The European Union (EU) has since long recognised that unsuccessful tenderers in EU Member States must have access to legal remedies and introduced a legal framework for the judicial protection of tenderers. The EU realised that relying solely on the Member States to regulate legal remedies might not offer sufficient protection. Over the years, the case law of the Court of Justice of the European Union (CJEU) has strengthened the rules set out in the Remedies Directive (Directive 89/665/EEC) and ensured the protection of unsuccessful tenderers.
However, when choosing who will be awarded a contract with the EU Commission or any other EU institution (in the broad sense), the EU contracting authorities are not subject to the Remedies Directive. When participating in tender procedures for contracts with the EU Commission for example, aggrieved tenderers can only rely on the general rules regarding judicial remedies provided for in the EU Treaties. This difference between domestic and EU tender procedures naturally raises concerns as to the effectiveness of legal remedies against EU tender decisions in comparison with domestic tender decisions. Additionally, the lack of specific legal remedies against EU tender decisions creates uncertainty and unpredictability of the outcome of legal challenges.

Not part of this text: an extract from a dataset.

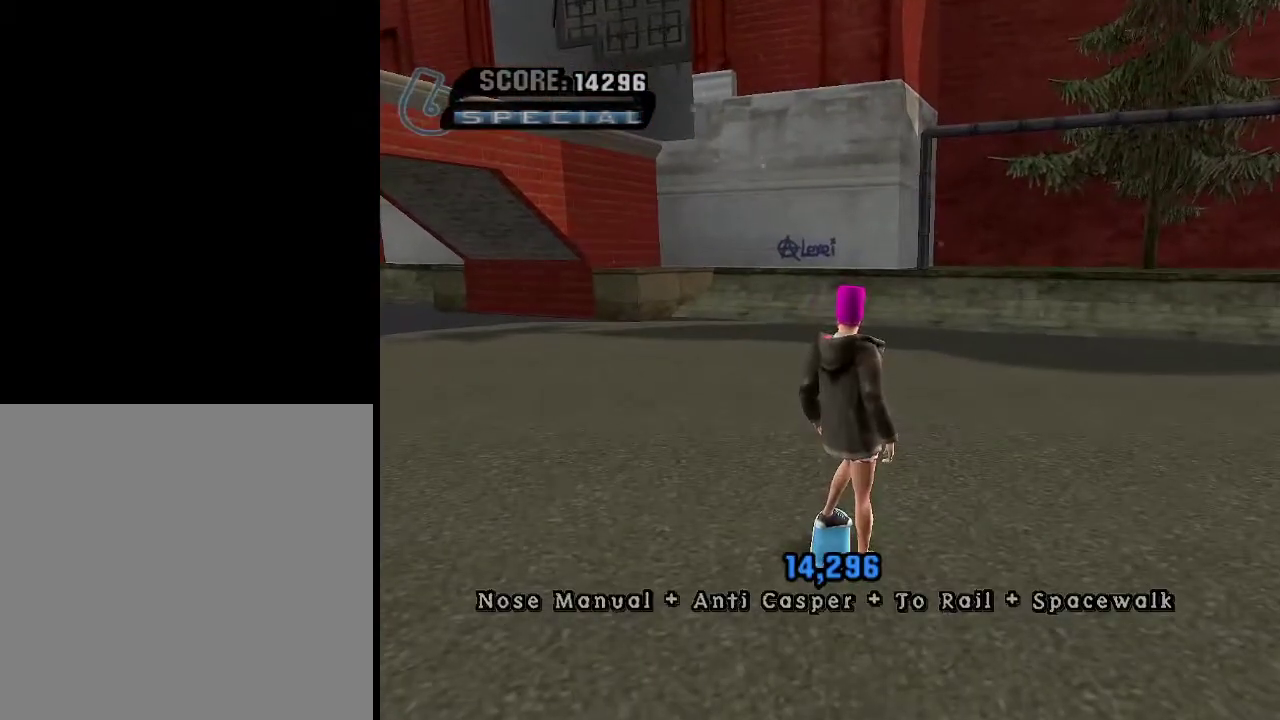
{"buttons": [], "left_stick": "center", "right_stick": "center", "events": [[383, "left_stick", "up"], [483, "left_stick", "center"]]}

In an article by Joren Vuylsteke, Aude Van den Bussche and Valentijn De Boe published in the latest issue of the Public Procurement Law Review, our public procurement experts systematically analyse the remedies available to unsuccessful tenders and the EU courts’ most recent case law. The article focuses on the specific requirements for successfully challenging a decision by an EU contracting authority based on the most recent case law by the CJEU. We identify procedural obstacles and highlight the gaps in the judicial protection of tenderers at the EU level, whose shortcomings are glaring compared to the protection offered to tenders by the Remedies Directive.
Although the CJEU has made strides to address some of the difficulties faced by unsuccessful tenders in seeking redress, especially interim relief, the comparatively lower protection enjoyed at the EU level appears increasingly unjustified and, in our view, would require legislative changes.